Complex Dynamics on Networks
Networks and graphs
are the most general mathematical description of a set of elements connected pairwise by a relation. Therefore, it is not surprising that graph theory has been successfully applied to a wide range of very different disciplines
, from physics to biology, to social science, computing, psychology, economy and chemistry.
In recent times, physicists have been mainly interested in networks as models of complex systems
and they have used them to describe condensed matter structures such as disordered materials, glasses, polymers, biomolecules. More recently, networks have become the main language for the description of communication networks, webs, social and economic systems, power grids, statistical models of algorithms, and many others interdisciplinary frameworks.
The function of networks in physics, however, is not purely descriptive. Geometry and topology
have a deep influence on the physical properties of complex systems. The network structure can indeed affect the dynamical and thermodynamical behaviour of the system it describes, and can give rise to surprising collective effects
Synchronization on Neural Networks
In Parma, we are studying dynamical models for synchronization on neural networks
in collaboration with the University of Granada. We are investigating spatially extended stochastic bistable systems
, with the specific purpose of understanding some of the fundamental functional features of neural networks
. Our aim is to give the description of some general mechanisms, in the simplest model and subsequently progressively make this model closer and closer to the physiology of neural cortical tissues
, according to the experimental results.
Some of the topics we address are the role of inhibition
and of synaptic plasticity
as well as the function played by the structural properties of the network
. Moreover we are focusing on the aspects of criticality
that have been shown to describe some characteristics of the neural activity, aiming at specifying some important details and properties found in this framework and gaining deeper insight in the mechanisms by which the system self-organizes
to a singular point.
Epidemics on Complex Networks
In Parma, we are dealing with the modelling of epidemic spreading on complex temporal networks
. We are investigating the dynamics of human interaction networks and its effects on epidemic spreading. Some of the topics we address are the role of memory
in network evolution and in epidemic spreading.
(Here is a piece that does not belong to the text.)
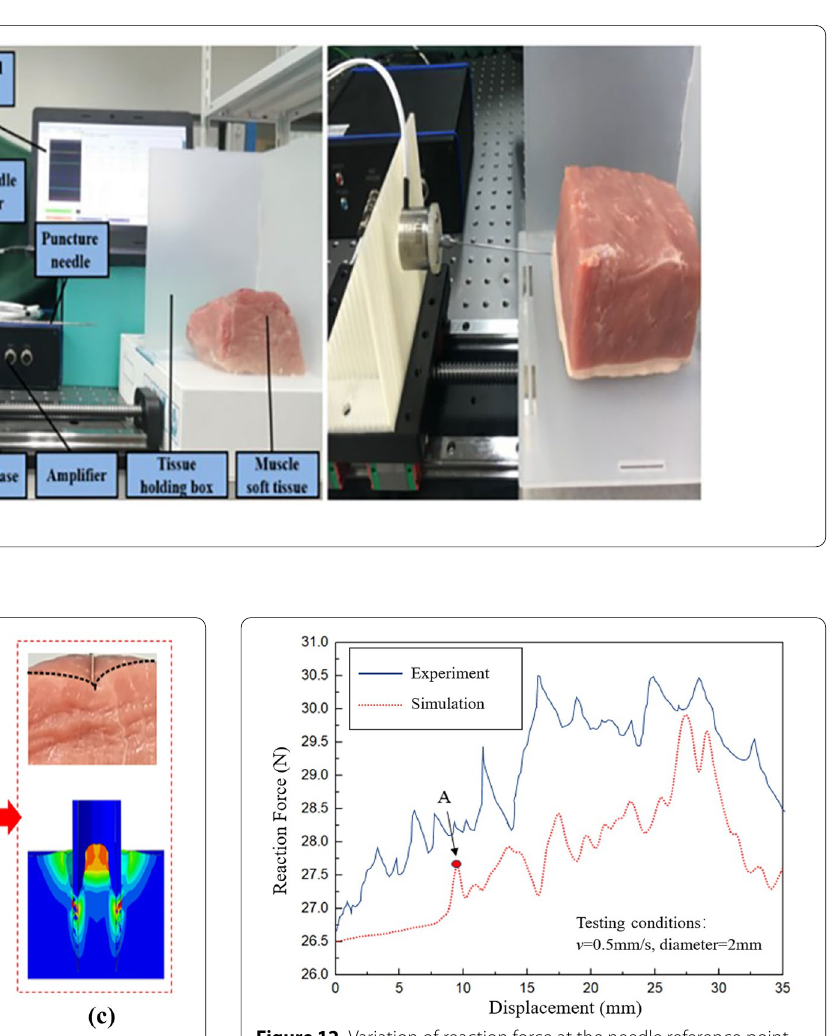
Figure 11 Comparison of puncture experiment and simulation results with different puncture depth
Moreover, we are focusing on adaptive temporal networks
which model the adaptive behaviours of populations exposed to epidemics, taking into account behavioural changes
due to awareness, symptoms onset and the attempt to reduce the risk of infection. We model and compare several epidemic control and containment measures
such as quarantine, contact tracing and sick-leave, analyzing their effectiveness in reducing the impact of an epidemic. We are also applying our adaptive temporal network models to the COVID-19 pandemic
, modelling some crucial features of COVID-19 transmission and effective control interventions.
On this topic we are collaborating with national and international groups such as the EPIcx lab at INSERM - Institut national de la santé et de la recherche médicale, Sorbonne Université in Paris, the MoBS Labs at Boston Northeastern University and the Institute for Scientific Interchange in Torino.